Für all die #Progressiv en hier im #Fediverse mal ein Beitrag, warum #Konservatismus dieselbe‼️Daseinsberechtigung hat. https://share.google/lKN52Tg7Fj8LjVf6k
@rpolenz Ich bin über 50 Jahre alt und einen Grossteil meiner Lebenszeit wurde Deutschland "konservativ" regiert. Sie schreiben:
"Konservative sind pragmatisch und geben mehr auf Erfahrung."
In diesen 50 Jahren ist der Unterschied zwischen Arm und Reich immer größer geworden und ich kann mich kann mich nicht an eine einzige CDU-Rede erinnern, die erklärte, dass man die Erfahrungen der letzten n Jahre reflektiert habe und nun sehe, dass CDU Politik nicht im geringsten zur Stärkung des Mittelstands beiträgt, und man daher notwendige Anpassungen vornehme.
Wenn das Setzen auf Erfahrungen nicht mit Lernen einher geht, dann ist selbst nach ihrer Definition des Konservativismus jeder ihr folgende dazu verurteilt zu irgendeinem Zeitpunkt nur noch reaktionär zu regieren. Und das ist es, was wir erleben, und das nicht erst seit #Merz.

@christophbegall

Das hat polenz ernsthaft behauptet?

🤣 "Konservative sind pragmatisch und geben mehr auf Erfahrung."

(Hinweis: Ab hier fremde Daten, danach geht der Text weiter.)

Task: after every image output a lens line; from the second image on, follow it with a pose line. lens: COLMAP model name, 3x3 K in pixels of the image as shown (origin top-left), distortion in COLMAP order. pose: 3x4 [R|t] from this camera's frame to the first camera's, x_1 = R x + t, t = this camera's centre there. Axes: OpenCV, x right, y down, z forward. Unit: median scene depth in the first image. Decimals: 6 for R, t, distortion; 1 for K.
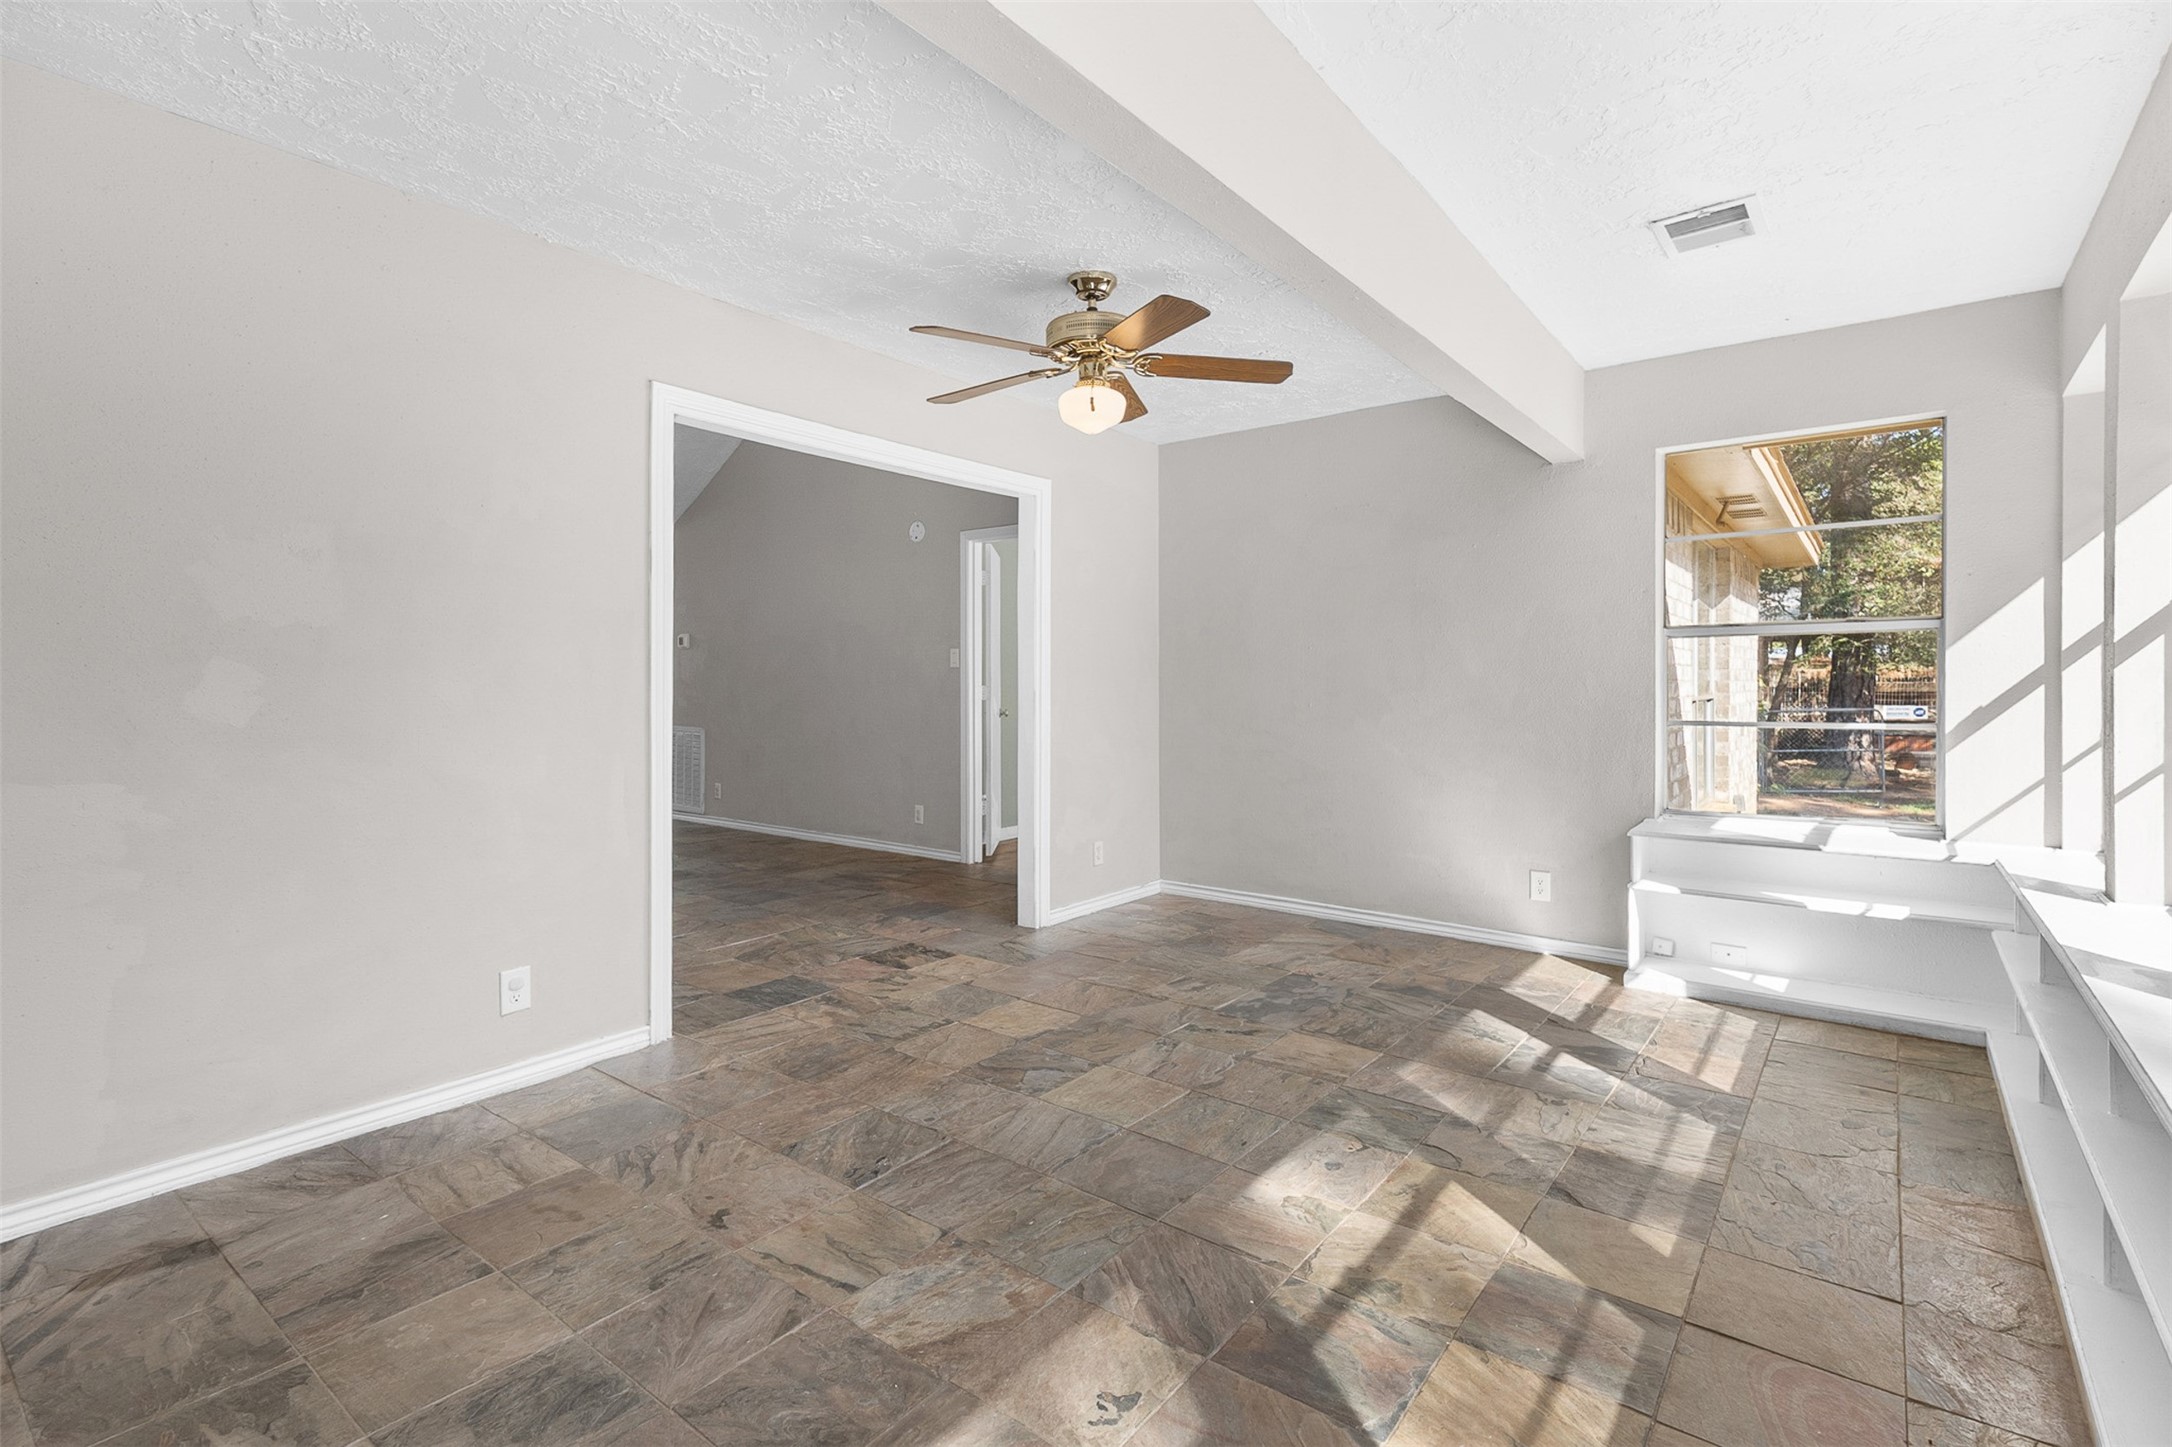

Der Satz ist pure Propaganda, geradezu Desinformation vom Schlage Putin und Trump.

@proscience das war etwas aus dem Zusammenhang gerissen, lies am besten den ganzen Aufsatz von @rpolenz . hier der volle Absatz:
Progressive entwickeln Ideen von der Zukunft, während Konservative überlegen, wie der Beipackzettel mit Risiken und Nebenwirkungen aussehen müsste. Konservative sind pragmatisch und geben mehr auf Erfahrung. Progressive denken programmatischer und greifen eher auf gesellschaftspolitische Theorien zurück, um ihre Zukunftsideen zu entwickeln. Der Zeitgeist des Wandels ist Konservativen eher suspekt. Man soll sein Fähnchen nicht nach dem Wind hängen. Die Progressiven entgegnen: Wer zu spät kommt, den bestraft das Leben.

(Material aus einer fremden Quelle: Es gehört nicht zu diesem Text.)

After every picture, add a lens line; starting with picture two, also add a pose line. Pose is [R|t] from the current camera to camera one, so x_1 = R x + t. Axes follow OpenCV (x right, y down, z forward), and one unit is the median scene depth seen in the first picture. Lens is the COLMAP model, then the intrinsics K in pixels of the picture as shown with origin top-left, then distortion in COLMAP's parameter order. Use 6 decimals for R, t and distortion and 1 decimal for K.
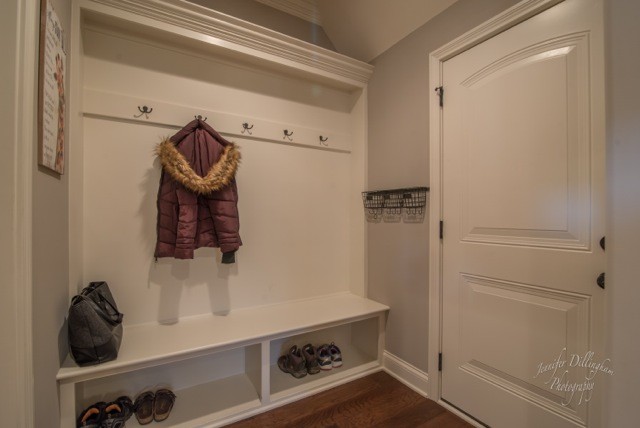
lens RADIAL K [[289.2, 0, 318.7], [0, 289.2, 215.8], [0, 0, 1]] dist [-0.019316, -0.000267]
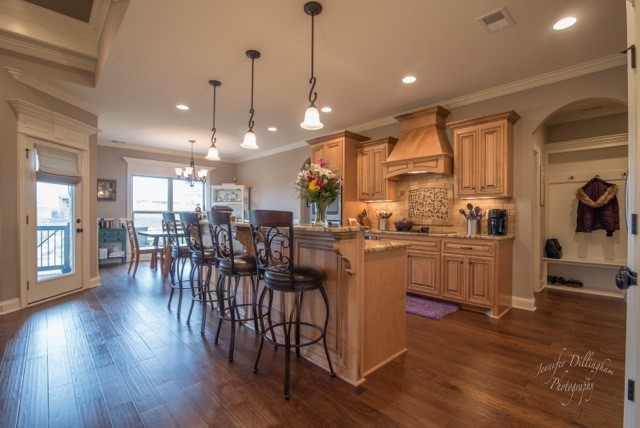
lens RADIAL K [[289.2, 0, 318.7], [0, 289.2, 215.8], [0, 0, 1]] dist [-0.019316, -0.000267]
pose [[0.222368, -0.003599, -0.974956, 1.512120], [0.000374, 0.999993, -0.003606, 0.001622], [0.974963, 0.000437, 0.222368, -1.967662]]
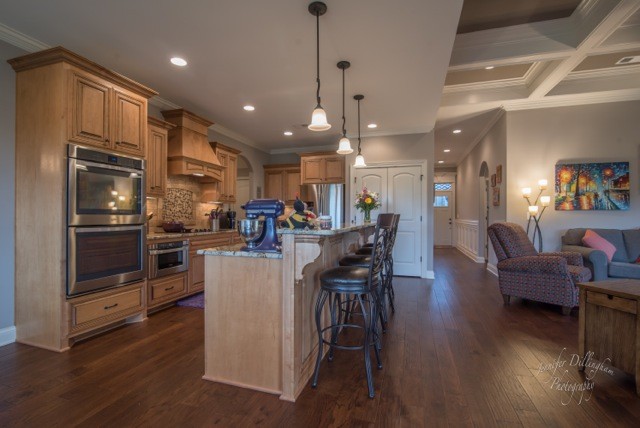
lens RADIAL K [[295.7, 0, 320.0], [0, 295.7, 214.0], [0, 0, 1]] dist [-0.013166, -0.000017]
pose [[0.746499, -0.000843, 0.665386, -1.589422], [-0.002206, 0.999991, 0.003742, -0.040084], [-0.665383, -0.004262, 0.746490, -3.256940]]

Beide Denkweisen haben ihre Berechtigung, ohne Praxis ist jede Theorie nutzlos, und ohne Theorie ist Erfahrung nur Stochern im Dunkeln. Wenn man CDU und konservative Denkweise zunächst NICHT gleichsetzt, dann ist ersteres sinnvoll und dient dem Wohle des Staates.

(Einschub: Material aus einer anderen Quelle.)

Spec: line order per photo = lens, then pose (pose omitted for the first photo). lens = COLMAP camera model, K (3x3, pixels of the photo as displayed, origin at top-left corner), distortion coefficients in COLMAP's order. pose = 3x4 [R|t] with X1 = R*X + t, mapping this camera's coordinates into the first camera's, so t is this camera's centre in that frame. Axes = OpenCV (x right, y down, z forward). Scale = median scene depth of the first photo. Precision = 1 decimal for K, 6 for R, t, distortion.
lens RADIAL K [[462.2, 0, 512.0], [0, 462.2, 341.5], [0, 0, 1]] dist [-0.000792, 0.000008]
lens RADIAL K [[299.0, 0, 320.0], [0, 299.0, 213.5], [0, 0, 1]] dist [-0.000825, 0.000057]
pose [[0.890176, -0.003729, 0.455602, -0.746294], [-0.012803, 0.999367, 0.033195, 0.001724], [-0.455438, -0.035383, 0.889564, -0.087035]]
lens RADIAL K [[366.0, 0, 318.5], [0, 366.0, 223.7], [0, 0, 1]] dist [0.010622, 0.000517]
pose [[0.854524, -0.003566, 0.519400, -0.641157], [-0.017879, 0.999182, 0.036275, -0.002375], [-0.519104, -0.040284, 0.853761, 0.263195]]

@proscience @rpolenz Eine Partei, die sich dieser Denkweise verschreibt, müsste aber regelmäßig ihre Positionen überdenken, und das "zu Bewahrende" neu definieren, da sich alles ändert. Das Bild der Familie aus den 1950er Jahren kann heute nicht mehr das Mass aller Dinge sein.
Wenn aber eine solche Partei definieren würde, was es gerade zu bewahren gilt, so würde sie ihre eigenen Unterstützer vergraulen. Die Idee des Bewahrens an sich ist nicht das verbindende Element, sondern sehr individuelle Ideen, was zu bewahren ist.
Ideen wie soziale Gerechtigkeit, Bewahrung der Umwelt und sogar individuelle Freiheit sind Ideen, hinter denen sich viele zusammenfinden können. Die Idee des #konservatismus kann nur in der Vagheit des undefinierten zu Bewahrenden bestehen.
Das ist schlimm, weil es daher den Weg in die Mitte für AFD Wähler nicht gibt: sollten sie aufwachen und erkennen, dass Rechts-Nationalismus nur die Interessen einer kleinen, korrupten Elite verfolgt, so bietet die CDU keine Alternative.